/schema-matching

Exploring schema matching for https://github.com/xixixhalu/EDM

Primary LanguagePython

Readme

This branch contains the name level matching code.

Approach

Since matching can be done for one collection across semesters, or across multiple collections, input taken as two lists of field names.

Many of the fields may be common/same, these are matched together first. Unmatched names are then chunked, and matched to get overall max similarity.

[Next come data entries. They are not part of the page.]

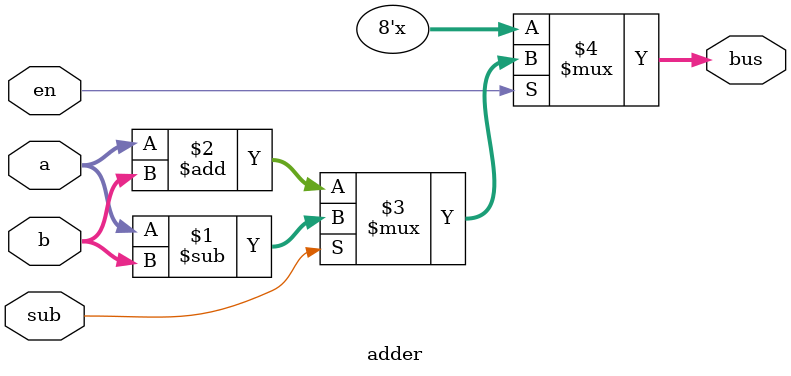
<source format=v>
module adder(
	input[7:0] a,
	input[7:0] b,
	input sub,
	input en,
	output[7:0] bus);

assign bus = 
	(en) ? 
		((sub) ? a-b : a+b) :
		8'bz;

endmodule


</source>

Chunks are based on entities from user stories, which are stored in a pickled trie. To regenerate this dictionary, please run python3 trie.py. Prefix matching is done, currently a minimum length >= 3 is needed to match.

Output

(chunking is done; need to decide on chunk similarity metric) (maybe identify future chunk candidates based on results from previous pass -- e.g. 'deptname' gets chunked as 'dept' + 'name' because of 'department', so the chunk 'name' can be identified in other fields if similar naming conventions were followed)

Exact matches:
('exact', 1.0, 'fname', 'FName')
Remaining:
['lname', 'firstname']
['lastname', 'cameraMetadata']

Testing chunking...
['camera', 'metadata']
['dat', 'fromcam']
['username']
['dept', 'name']
['dep', 'artment']
['apartment']
['upload', 'dat', 'e']
['vehicle', 'description']
['vehicle', 'descript', 'on']

Matching: 'vehicleDescription' with 'vehicleDescripton'
vehicleDescription -> ['vehicle', 'description']
vehicleDescripton -> ['vehicle', 'descript', 'on']
('vehicle', 'vehicle')
('description', 'descript')